I have shelves of books.
Some I’ve read, some I’ve not.
Michael Wolff’s Fire and Fury is one of these books.
It chronicles the first hundred days of the current American presidency.
I’ve avoided it for several reasons.
The title alone jars me.
Pretty charged, right?
I want to release this book from my shelf, but I want to give it a peek first. I want to see what it can teach me, if anything. And I want to view its content through the lens of love. If anything, reading this book is an opportunity for me to engage with my political beliefs.
In this politically charged time, I often feel I lack political beliefs of my own. At least, I lack clarity as to what those beliefs are. Particularly due to social media, I am bombarded with noise, screaming, shouting, yelling, fighting, arguing – you name it. Who do I listen to? What do I believe?
In this politically charged time, I feel I lack beliefs of my own. Or rather, I lack consciousness of what my political beliefs are.
Like any self-discovery practice, I must go within to find out, and I must conduct my search based on my values. My recovery is based on love and acceptance, and I want to practice these principles in all my affairs. That includes politics.
We all know the saying, “Knowledge is power.”
I believe that understanding is power.
Understanding is power.
As I said above, I’m in the midst of a yoga-teacher training, and it is with mindfulness that I do so. I am aware of how easy it is to appropriate culture and to adopt beliefs we don’t truly understand. I simply want to vocalize this. Having said that, I’ll introduce the word “namaste,” the word uttered at the end of every yoga practice. It means, “The light in me honors the light in you.”
Can we do that politically?
Can we do that with people in office? With people of different backgrounds? With people who challenge us, trigger us, or enrage us?
Based on the Fire and Fury, it seems to me that our leader is very sick. And as the saying goes, hurt people hurt people. But he’s not the only one. It seems to me that our entire country is sick. It seems we’re in the midst of a cultural disease.
Addictions are family diseases.
So are racism and white supremacy.
So is all social prejudice.
These are family diseases on a grander scale.
Addictions are family diseases. So are social biases.
They are cultural diseases.
They are diseases that manifest on micro and macro levels which I believe we each have a role in.
But we can examine our role in them lovingly.
And we can call people in to conversation, rather than placing blame.
Think about family systems. Anyone with a family knows that we can love someone while detesting their behavior. Can we do that with politicians we perceive as flawed? After all, as human beings, we are all siblings.
I believe in talking to one another and reasoning things out, but in doing so without gossip or criticism.
I also believe in making amends with people we have harmed or been harmed by.
I believe in forgiveness; the flip-side is toxic.
I say this not from pride, but from experience.

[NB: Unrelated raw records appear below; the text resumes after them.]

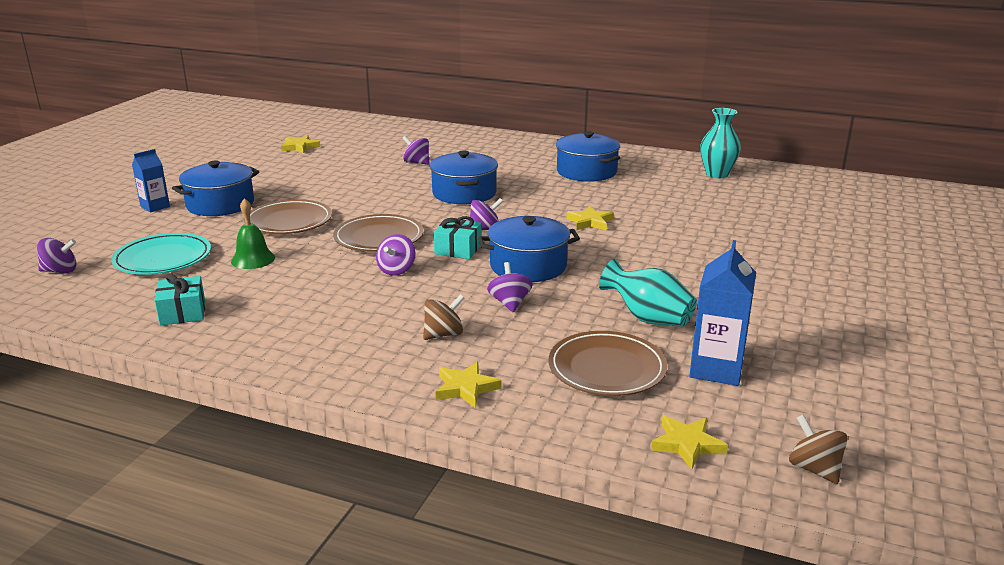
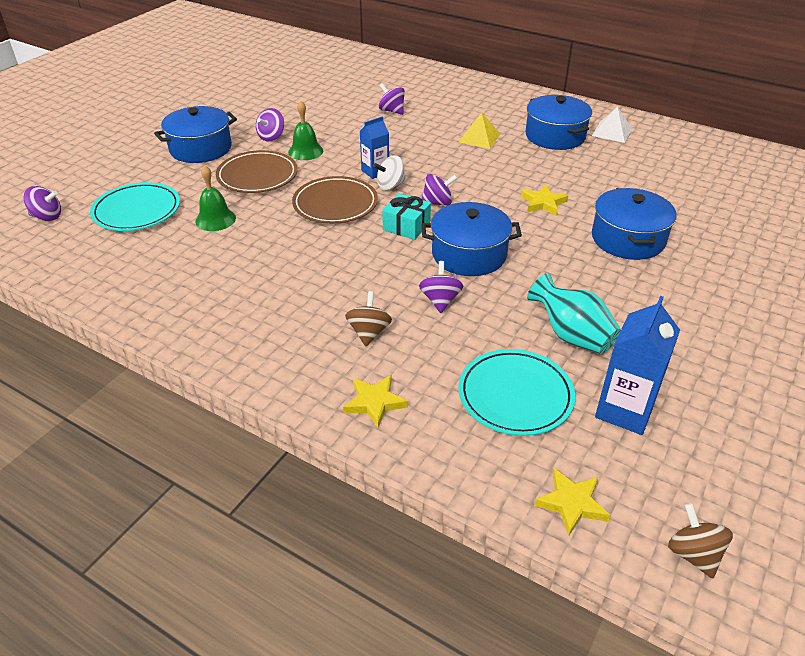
camera: 10 degrees right, 15 degrees up
blue carton [132,149,170,213] -> blue carton moved to [360,116,389,179]
turquoise gift [154,273,205,326] -> none
yellow star [281,135,320,154] -> none
purple spinning top [376,234,416,276] -> purple spinning top moved to [256,108,284,141]
brown spinning top [423,294,465,340] -> brown spinning top turned 60 degrees counterclockwise [345,291,392,346]
blue pot [430,151,498,204] -> blue pot moved to [592,188,677,260]
brown plate [549,331,668,396] -> turquoise plate [458,349,575,436]
turquoise vase [700,108,741,178] -> none
none -> green bell [288,101,323,160]
none -> white spinning top [373,155,407,190]
none -> yellow pyramid [459,112,500,149]
none -> white pyramid [592,106,632,143]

Whenever I operate from anger, rage, resentment, or self-pity, I feel sick and depleted.
Understanding is power.
Hate is so toxic to the people who harbor it.
It is more toxic to the hater than it is to the hated.
What if we put our energy somewhere else?
I think anger and hatred contain useful information.
They reveal to each individual what their values are; what burns them up inside. But when clung to, these emotions cause harm.
The only way we can grow, heal, and come together is by listening and understanding. We need to love each other unconditionally, rather than isolating in our pride.
What if we tuned in to our anger and hate, identified the target, and then directed our energy towards manifesting its opposite?
What if we remembered that we are all human? All equals?
What if we cultivated “saucha” in our thoughts and attitudes?
What if we all detoxed from judgment and practiced unconditional love?
We can, if we choose.
In closing, I would like to say that the opinions expressed here are entirely my own and have been written from love. I write to share them, not impose them. If something here resonated with you, I invite you to share it, as Recovery is for all.